WHAT IS ASKED:
Pick up the passage on the euro debt crisis after its final sentence and keep writing.

EXTRACT:
━━━━━━━━━━━━━━━━━━━━━━━━━━━━━━
It’s a vicious circle, with fears of default threatening to become a self-fulfilling prophecy. To save the euro, this threat must be contained. But how?

The answer has to involve creating a fund that can, if necessary, lend Italy (and Spain) enough money that it doesn’t need to borrow at those high rates. Such a fund probably wouldn’t have to be used, since its mere existence should put an end to the cycle of fear. But the potential for really large-scale lending, more than a trillion euro worth, has to be there.

And here’s the problem – all the various proposals for creating such a fund ultimately require backing from major European governments, whose promises to investors must be credible for the plan to work. Yet Italy is one of those major governments; it can’t achieve a rescue by lending money to itself. And France, the euro area’s second-biggest economy, has been looking shaky lately, raising fears that creation of a large rescue fund, by in effect adding to French debt, could simply have the effect of adding France to the list of crisis countries. There’s a hole in the bucket, dear Liza, dear Liza.

You see what I mean about the situation being funny in a gallows-humour fashion? What makes the story really painful is the fact that none of this had to happen.

Think about countries like Britain, Japan and the United States, which have large debts and deficits, yet remain able to borrow at low interest rates. What’s their secret? The answer, in large part, is that they retain their own currencies, and investors know that, in a pinch, they could finance their deficits by printing more of those currencies.

If the European Central Bank were to similarly stand behind European debts, the crisis would ease dramatically.
━━━━━━━━━━━━━━━━━━━━━━━━━━━━━━
Dataset excerpt:
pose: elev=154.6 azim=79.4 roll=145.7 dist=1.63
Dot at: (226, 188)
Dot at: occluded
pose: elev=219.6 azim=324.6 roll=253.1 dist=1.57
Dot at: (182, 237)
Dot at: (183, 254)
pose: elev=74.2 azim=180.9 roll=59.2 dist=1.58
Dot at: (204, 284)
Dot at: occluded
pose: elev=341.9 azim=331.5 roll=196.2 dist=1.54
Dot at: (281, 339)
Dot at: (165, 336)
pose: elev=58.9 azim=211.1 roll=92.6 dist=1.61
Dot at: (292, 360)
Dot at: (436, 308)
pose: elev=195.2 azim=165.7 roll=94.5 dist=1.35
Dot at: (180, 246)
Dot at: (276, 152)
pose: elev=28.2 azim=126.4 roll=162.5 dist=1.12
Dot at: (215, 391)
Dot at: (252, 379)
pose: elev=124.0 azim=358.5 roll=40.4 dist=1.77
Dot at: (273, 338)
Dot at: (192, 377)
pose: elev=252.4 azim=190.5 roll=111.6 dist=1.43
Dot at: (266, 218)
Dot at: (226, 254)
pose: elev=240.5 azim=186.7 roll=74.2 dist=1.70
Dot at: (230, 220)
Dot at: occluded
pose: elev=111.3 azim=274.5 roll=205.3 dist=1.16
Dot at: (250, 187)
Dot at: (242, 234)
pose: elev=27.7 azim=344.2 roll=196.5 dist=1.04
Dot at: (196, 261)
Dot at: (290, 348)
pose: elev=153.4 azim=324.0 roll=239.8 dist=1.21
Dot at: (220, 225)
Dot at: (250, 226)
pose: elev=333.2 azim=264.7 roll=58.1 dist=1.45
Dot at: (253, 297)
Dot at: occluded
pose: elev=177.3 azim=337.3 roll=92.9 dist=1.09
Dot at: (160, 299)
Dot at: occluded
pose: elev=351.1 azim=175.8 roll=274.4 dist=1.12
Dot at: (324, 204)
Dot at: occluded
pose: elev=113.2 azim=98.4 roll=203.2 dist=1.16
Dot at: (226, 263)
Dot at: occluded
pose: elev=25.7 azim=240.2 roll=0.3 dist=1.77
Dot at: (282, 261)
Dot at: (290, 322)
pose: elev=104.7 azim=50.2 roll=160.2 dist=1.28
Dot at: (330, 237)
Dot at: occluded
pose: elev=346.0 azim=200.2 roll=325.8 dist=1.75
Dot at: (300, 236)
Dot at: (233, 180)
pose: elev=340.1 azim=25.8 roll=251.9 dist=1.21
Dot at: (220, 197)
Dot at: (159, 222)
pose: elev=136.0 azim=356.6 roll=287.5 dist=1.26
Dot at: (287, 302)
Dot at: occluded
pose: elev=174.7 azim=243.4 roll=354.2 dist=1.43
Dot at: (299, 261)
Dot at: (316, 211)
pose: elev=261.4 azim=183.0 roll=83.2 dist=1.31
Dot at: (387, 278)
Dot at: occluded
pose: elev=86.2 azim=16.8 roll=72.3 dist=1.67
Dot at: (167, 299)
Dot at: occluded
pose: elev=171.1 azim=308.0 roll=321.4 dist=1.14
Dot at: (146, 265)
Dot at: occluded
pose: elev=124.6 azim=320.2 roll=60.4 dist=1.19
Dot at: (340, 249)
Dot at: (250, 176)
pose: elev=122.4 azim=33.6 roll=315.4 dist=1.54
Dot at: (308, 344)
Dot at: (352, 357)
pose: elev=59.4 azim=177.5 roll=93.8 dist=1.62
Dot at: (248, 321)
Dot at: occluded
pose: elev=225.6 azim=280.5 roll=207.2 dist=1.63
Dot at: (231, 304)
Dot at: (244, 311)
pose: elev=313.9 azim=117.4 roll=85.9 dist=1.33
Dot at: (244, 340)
━━━━━━━━━━━━━━━━━━━━━━━━━━━━━━
EXERCISE ANSWER:
Wouldn’t that cause inflation? Probably not. Money creation isn’t inflationary in a depressed economy. Furthermore, Europe actually needs modestly higher overall inflation – too low an overall inflation rate would condemn southern Europe to years of grinding deflation, virtually guaranteeing both continued high unemployment and a string of defaults.

But such action, we keep being told, is off the table. The statutes under which the central bank was established supposedly prohibit this kind of thing, although one suspects that clever lawyers could find a way to make it happen.

The broader problem, however, is that the whole euro system was designed to fight the last economic war. It’s a Maginot Line built to prevent a replay of the 1970s, which is worse than useless when the real danger is a replay of the 1930s.

The story of postwar Europe is deeply inspiring. Out of the ruins of war, Europeans built a system of peace and democracy, constructing along the way societies that, while imperfect – what society isn’t? – are arguably the most decent in human history.

Yet that achievement is under threat because the European elite, in its arrogance, locked the Continent into a monetary system that recreated the rigidities of the gold standard, and – like the gold standard in the 1930s – has turned into a deadly trap.

Now maybe European leaders will come up with a truly credible rescue plan. I hope so, but I don’t expect it.

The bitter truth is that it’s looking more and more as if the euro system is doomed. And the even more bitter truth is that, given the way that system has been performing, Europe might be better off if it collapses sooner rather than later.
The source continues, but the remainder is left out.